BBDK ise kredi karşılıkları konusunda esneklikler getirdi. Kredilerin yakın izleme ve takibe atılma sürelerini uzattı. Sermaye yeterlilik hesaplamasında yılbaşı kurunun uygulanması ve Eurobond’lara uygulanan risk ağırlığının sıfıra çekilmesi gibi tedbirler de en azından hesaplamalarda bankaların sermaye yeterliliklerinin düşmemesini sağlayacak. (Ancak bu gerçek risklerin bertaraf olduğu anlamına da gelmiyor tabi.)

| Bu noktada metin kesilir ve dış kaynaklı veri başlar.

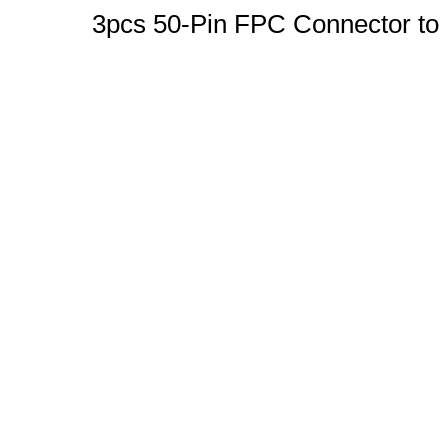
3pcs 50-Pin FPC Connector to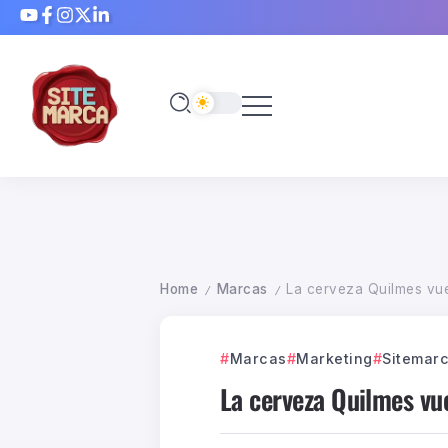
Home
Marcas
La cerveza Quilmes vue
/
/
Marcas
Marketing
Sitemar
La cerveza Quilmes vue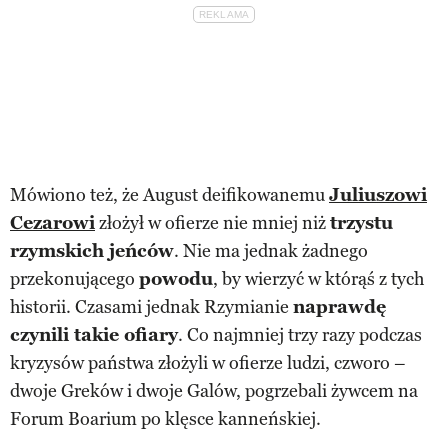
Mówiono też, że August deifikowanemu
Juliuszowi
Cezarowi
złożył w ofierze nie mniej niż
trzystu
rzymskich jeńców
. Nie ma jednak żadnego
przekonującego
powodu
, by wierzyć w którąś z tych
historii. Czasami jednak Rzymianie
naprawdę
czynili takie ofiary
. Co najmniej trzy razy podczas
kryzysów państwa złożyli w ofierze ludzi, czworo –
dwoje Greków i dwoje Galów, pogrzebali żywcem na
Forum Boarium po klęsce kanneńskiej.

BDDK tarafından bu hafta başında getirilen bir başka kural da “aktif rasyosu”. Bu rasyonun amacı bugüne kadar kamu bankalarına göre daha inaktif gözüken özel bankaları da kredi vermeye ve devlet tahvili yatırımı yapmaya (zorlamak demeyelim ama) kanalize etmek. (Şubat sonundan beri kamu bankalarının TL kredileri 59 milyar TL olurken, bu artış özel-yabancı toplamında sadece 15.5 milyar oldu.) Ancak bu kuralın çok iyi kurgulandığından emin değilim. Verilen kredinin aynı anda mevduatı da artırdığı düşünülürse bu durum rasyoyu pek artırmayacaktır. (Halihazırda özel bankaların minimum yüzde 100 olması gereken rasyonun altında kaldıkları hesaplanıyor.) Halbuki özel bankaların bir kısım mevduatı banka bonolarına kaydırması rasyoları tutturmalarını sağlayabilir. (Bu da otoriteler tarafından pek istenen bir şey değil herhalde.)
Bu kadar kesif bir sıklıkta tedbirler alınması Hükümet yetkililerinin soruna gereken ehemmiyeti verdiğini göstermesi açısından olumlu. Ancak eleştirilecek yanları da yok değil. Mesela, bugünlerde bankaların bilanço yönetimi ve uyum birimlerinin işi oldukça zor. Son aylarda banka bilançolarını ilgilendiren o kadar çok karar alındı ki, getirilen kural ve kısıtlamalara uygun ve her bankanın kendi risk-getiri profiline göre ideal bir bilanço kompozisyonu hesaplaması da iyice zorlaştı diye düşünüyorum. Bu ve bunun gibi bu kadar çok mikro ayar ve bunların getirdiği kompleksite bir noktadan sonra şeffaflığı ortadan kaldırabileceği gibi bazı konularda istenilen etkilerin tersi sonuçlar bile doğurabilir.
Ayrıca, açıklanan tedbirlerde bir ucu açıklık söz konusu. Her ne kadar bugüne kadar açıklanan paketler (özellikle gelişmiş ülkelerle kıyaslandığında) oldukça mütevazi sayılsa bile, şimdiden bütçedeki tahribatı ortada. Tasarrufları düşük bir ekonomi olarak (kendi başına) yapacaklarımız zaten sınırlı. Buna rağmen açıklanan programların (aceleye getirilmiş izlenimi vermeden) daha etraflıca planlanması, sınırlarının ve büyüklüklerinin daha iyi çizilmesi ve uygulama süreçlerine de belirli bir takvim getirilmesi programların genel kredibilitesini artırırken risk algısını da azaltacaktır.